Casual riders are most active during weekends and evenings in warmer months. The data suggests that casual riders generally use Cyclistic for leisure and recreation. Cyclistic can leverage this information to convert casual riders to members by promoting upcoming events and activities with information about which Cyclistic stations are nearest to the event. This informational campaign would include information about the benefits of Cyclistic membership, and a call to action to join. Cyclistic could possibly partner with events or venues to offer benefits to Cyclistic members, such as presale tickets or discounted access.

The informational campaign would include a weekly email to both members and casual riders, as well as posts on social media. The emails would follow a digest or newsletter format with event details as well as information about the nearest Cyclistic stations and calls to action for casual riders to purchase Cyclistic memberships. The social media component of this campaign would focus on one event per post. The posts would be visually focused, showing the event name, location, and nearest stations superimposed on top of an event specific photo or illustration. A text caption would reiterate key details, as well a call to action to join Cyclistic as a member through a link. The impact of this campaign could be measured by observing the number of recipients who click through and purchase a Cyclistic membership.

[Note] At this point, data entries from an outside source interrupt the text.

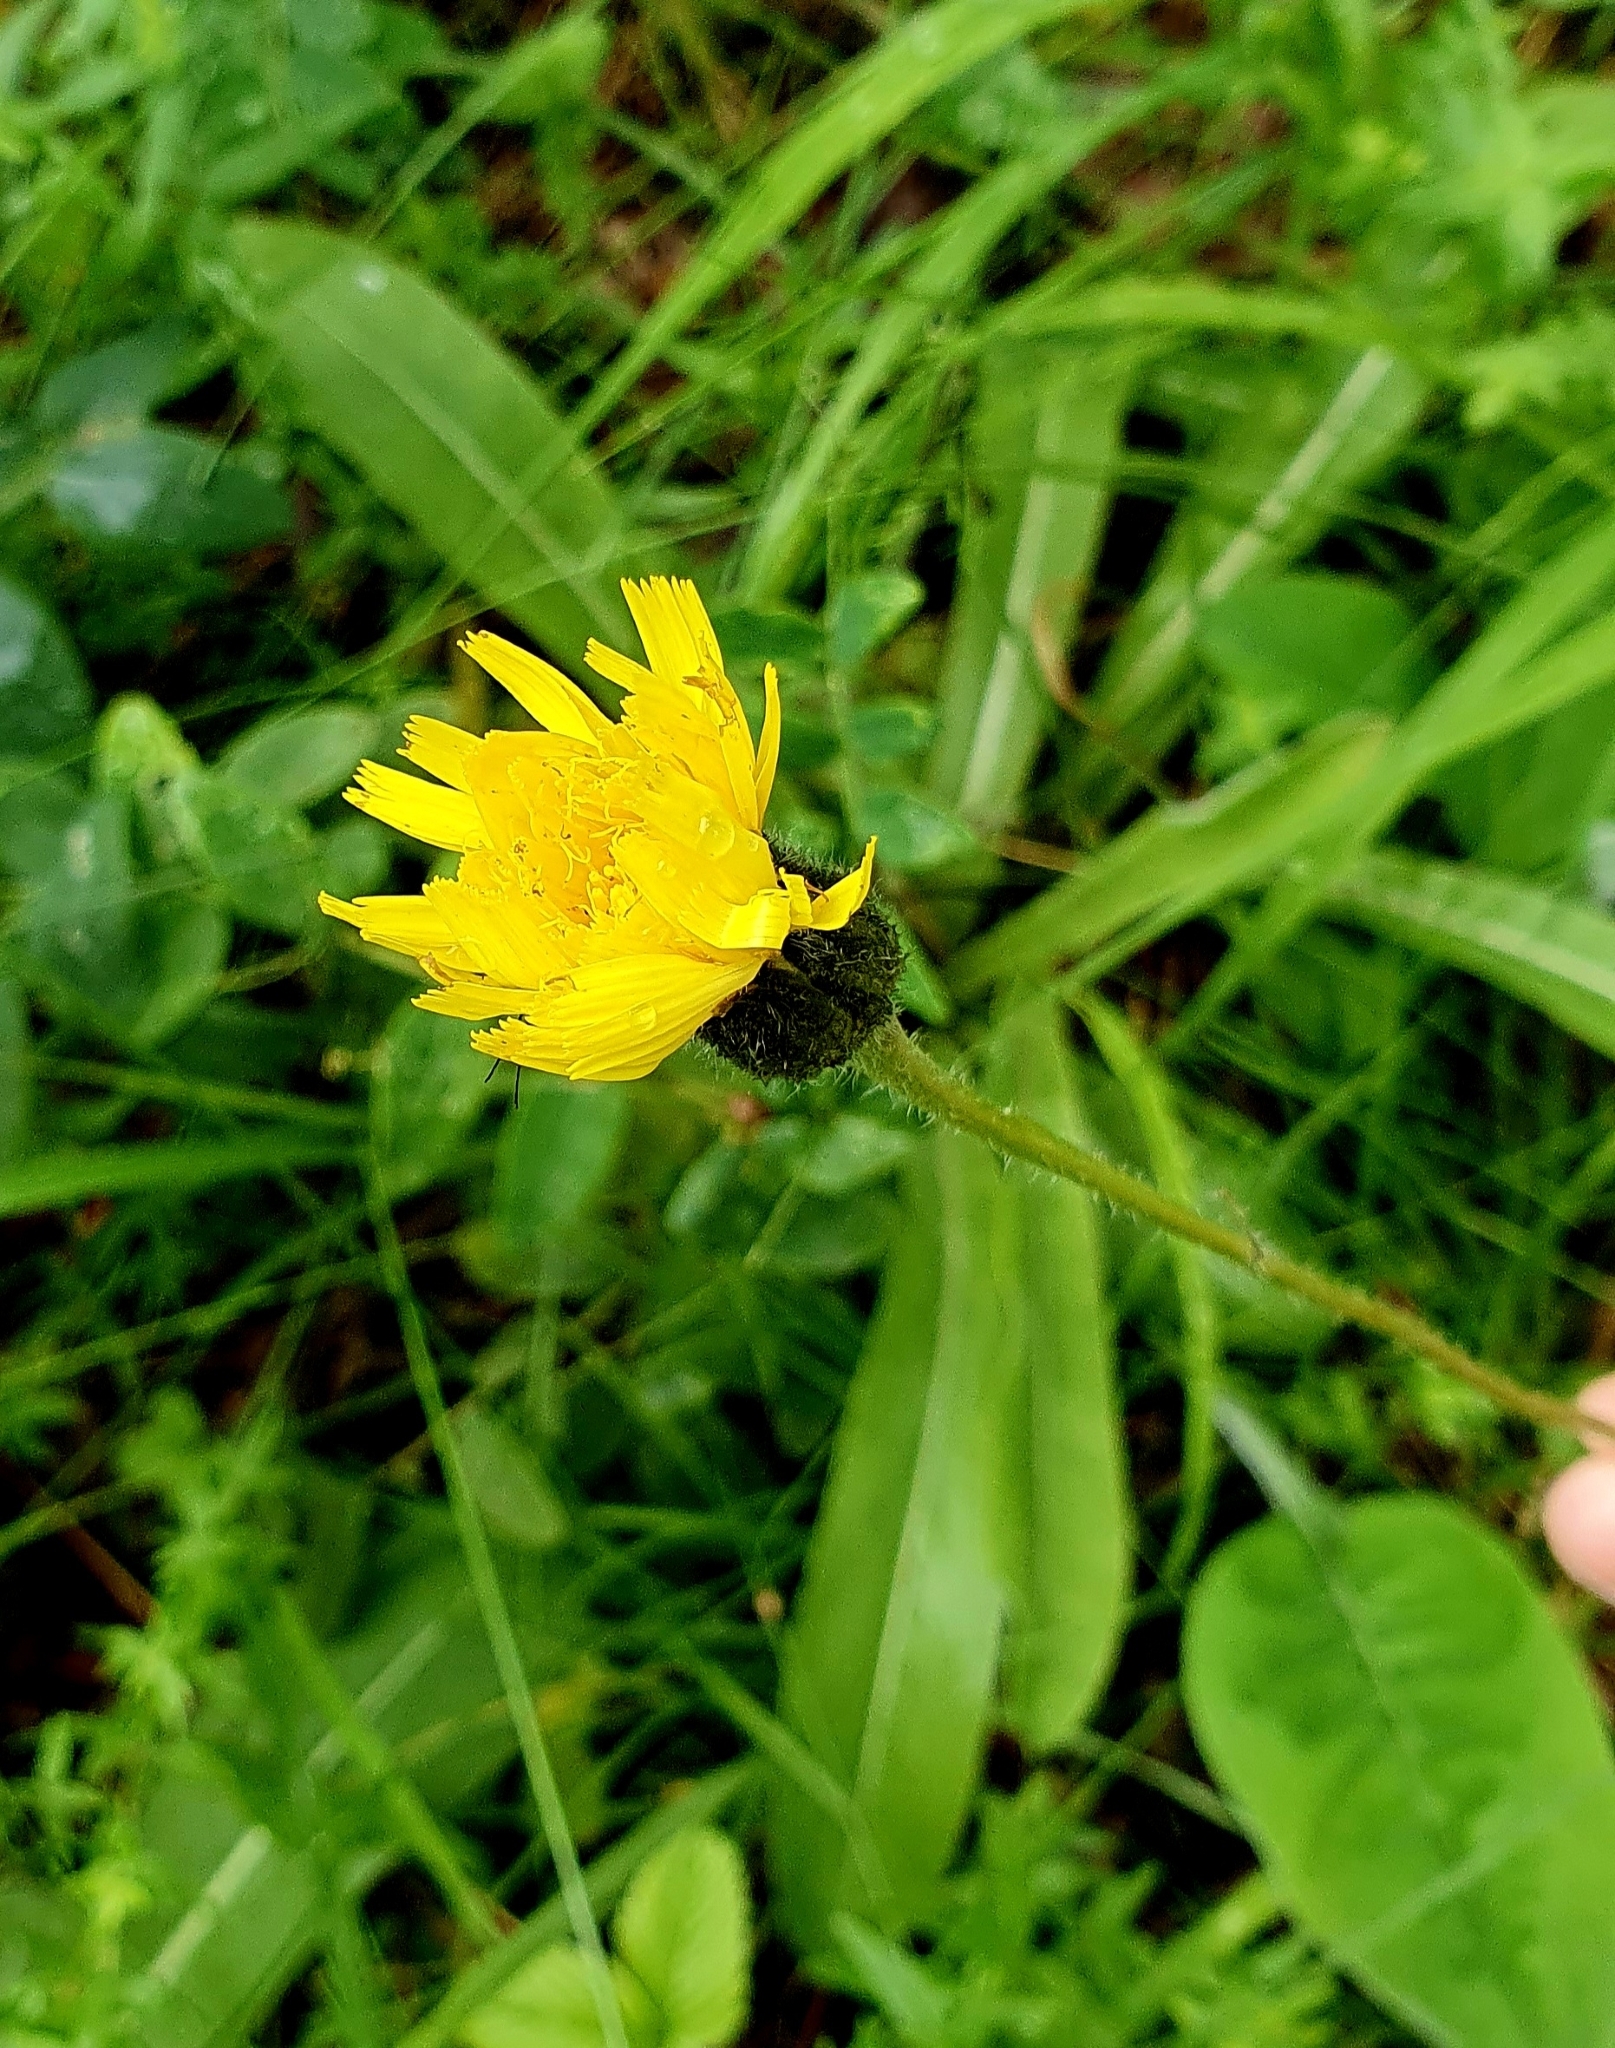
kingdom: Plantae
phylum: Tracheophyta
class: Magnoliopsida
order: Asterales
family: Asteraceae
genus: Trommsdorffia
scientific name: Trommsdorffia maculata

4.3 Raise Awareness of Cycling Infrastructure

The heaviest concentration of Cyclistic trips are in the “Loop” and around the shore of Lake Michigan. These areas have a higher density of cycling infrastructure than most other areas of Chicago, as seen on this map. Cyclistic can highlight cycling infrastructure throughout the city through email and social media as a way of encouraging casual riders to use bike-share more often and become Cyclistic members.

The most common concern about bicycling among adults in the United States is being hit by a motor vehicle while riding a bicycle, according to a 2018 study by Corona Insights performed for the nonprofit PeopleForBikes. Other studies on bike share programs have found that traffic safety concerns are among the top barriers to bike-share usage. (Franckle et al., 2020) Buffered and protected bike lanes have been demonstrated to increase the perception of comfort and safety, as well as the percent of individuals interested in bicycling on those paths. (McNeil et al., 2019) Creating content featuring buffered and protected bike lanes could encourage casual riders to use Cyclistic more often and join as members.

On a weekly or semi-monthly basis during the warmer months of May through October, Cyclistic could profile a different cycling lane or off-street trail. The profiles could include maps, photographs, short-form videos, quotes from riders sharing tips or things they like about the routes, as well as points of interest, and Cyclistic stations nearby. Each profile would be shared through email and social media channels. Calls to action to join Cyclistic as a member would be included in each post. Ridership at stations along the profiled route could be monitored and compared to historical averages to assess the impact of this campaign.